やること:
1) 以下の新見番の石についての文章のうち、「時折男性のような名前も見られ」で始まり「ようなタイムスリップ感です。」までの部分を、一字も変えずに書き写してください。
2) 以下の新見番の石についての文章によると、新見番にかわる見番ができたのは何年ですか。
3) 以下の新見番の石についての文章を、2文で要約してください。

文書本文:
ついでにちょっとこんなのも。今回一番心がなごんだ見番の石|すすきのにある豊川稲荷札幌別院の玉垣に遊女の名が刻れているらしい_その18


前回まででひとまず玉垣についてはおしまいなのですが、こちらの寺院には玉垣と並んで見番の石が残っています。

新見番 とはっきりかかれたこちらの石。新見番ということはもともとの「見番」があるのですが、見番が作られたのが明治23年、新見番にかわる見番ができたのが明治43年なのでその間に活躍した見番です。

見番というのは、芸者さんを料亭などに派遣したり芸者さんが所属したりするところです。

おそらくこの石はすすきの遊廓の中にある新見番前に建てられていた石だと思うのですが、それが今は「当時を偲ぶもの」としてこの地に玉垣と並ぶように移設されたのでしょう。結果、この石が一番当時の空気を今に伝えている気がします。

もともと神社寄贈の玉垣ではありませんから、どこかくだけた空気があり、

新見番という大きな文字の下に、おそらく見番に所属する芸妓さん(芸者さん)の名前が並んでいます。

分かるものだけお名前を羅列します

松寿
小吉
〇子(一文字分からず)
福松
文子
小結?
お手〇
小稲
鹿の子
林子(?)
勝利(?)
姫季(?)
仇吉?
花助
お美代
富士子
いろ子
かつ子
小かね(小がね)
ちょん太
やゑ子
蝶八

時折男性のような名前も見られますが芸者さんの歴史のなかではよくあることで、〇太郎など男性名が使われることがあります(その時代の法にひっかからないようにという所からはじまりそれが定着の過程で粋な名前となったのだと思います)。

〇〇楼主 という権力めいたものはなくて、ちょん太、花助などかわいらしい名前が石にきちんと刻まれているあたりが微笑ましいというか、花街に訪れたようなタイムスリップ感です。

良い意味でちょっと力が抜ける感じがしませんか。明るくなるというか。

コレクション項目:

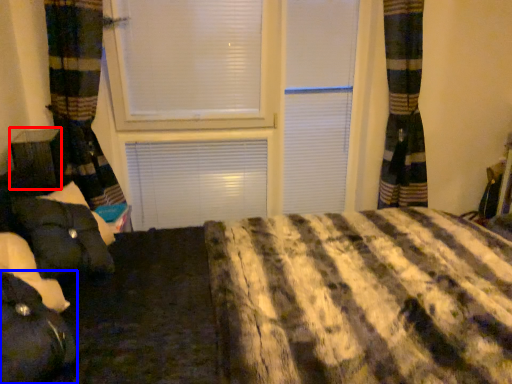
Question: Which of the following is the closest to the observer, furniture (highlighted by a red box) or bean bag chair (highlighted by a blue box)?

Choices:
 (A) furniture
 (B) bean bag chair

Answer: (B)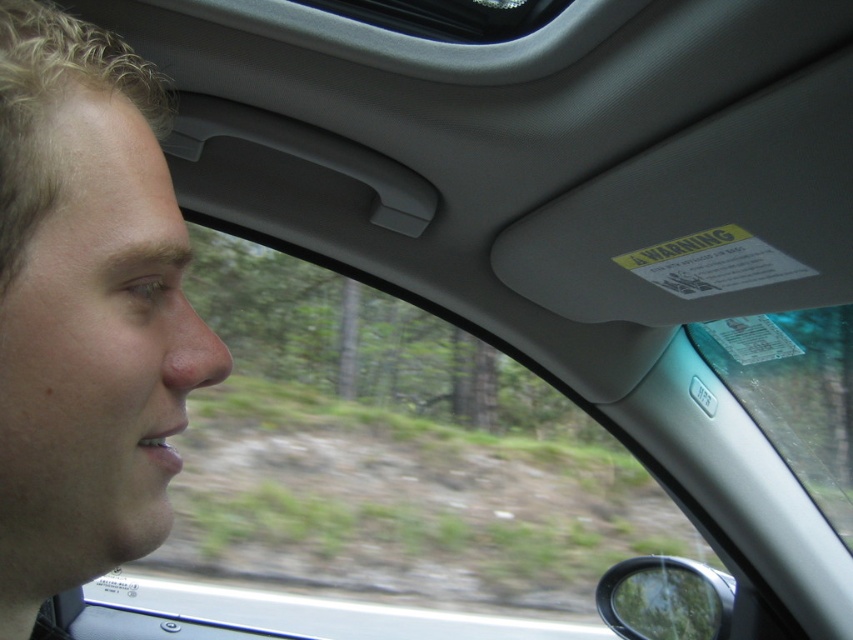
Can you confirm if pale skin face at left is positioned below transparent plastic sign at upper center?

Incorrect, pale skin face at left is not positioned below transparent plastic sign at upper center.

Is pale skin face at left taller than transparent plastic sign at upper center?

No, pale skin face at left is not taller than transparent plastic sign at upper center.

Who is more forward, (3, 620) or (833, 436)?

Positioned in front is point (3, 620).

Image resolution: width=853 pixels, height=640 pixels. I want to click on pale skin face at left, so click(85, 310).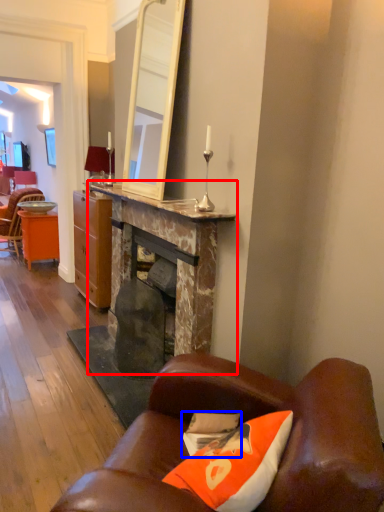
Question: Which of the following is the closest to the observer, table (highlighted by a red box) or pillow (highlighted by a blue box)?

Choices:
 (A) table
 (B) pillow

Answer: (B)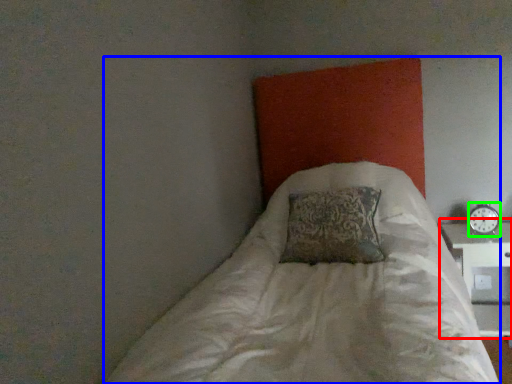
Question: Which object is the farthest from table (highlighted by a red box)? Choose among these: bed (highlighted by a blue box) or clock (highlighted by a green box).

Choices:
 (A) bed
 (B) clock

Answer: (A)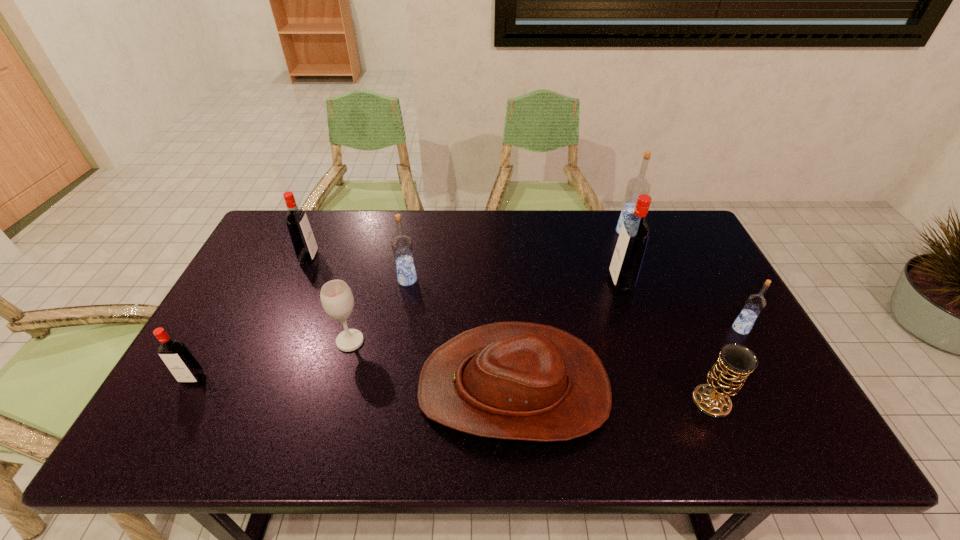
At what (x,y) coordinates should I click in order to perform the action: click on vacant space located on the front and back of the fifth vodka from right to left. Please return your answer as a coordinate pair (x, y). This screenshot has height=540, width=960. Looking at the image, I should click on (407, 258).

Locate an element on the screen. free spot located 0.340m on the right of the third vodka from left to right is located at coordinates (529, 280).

タスクごとの出力:
1)
時折男性のような名前も見られますが芸者さんの歴史のなかではよくあることで、〇太郎など男性名が使われることがあります(その時代の法にひっかからないようにという所からはじまりそれが定着の過程で粋な名前となったのだと思います)。

〇〇楼主 という権力めいたものはなくて、ちょん太、花助などかわいらしい名前が石にきちんと刻まれているあたりが微笑ましいというか、花街に訪れたようなタイムスリップ感です。

2) 明治43年です。

3) すすきのにある豊川稲荷札幌別院には、玉垣と並んで、明治23年から明治43年の間に活躍した新見番の石が残っている。石には「新見番」という大きな文字の下に、見番に所属していたとみられる芸者さんの名前が刻まれており、筆者はこの石が一番当時の空気を今に伝えていると感じている。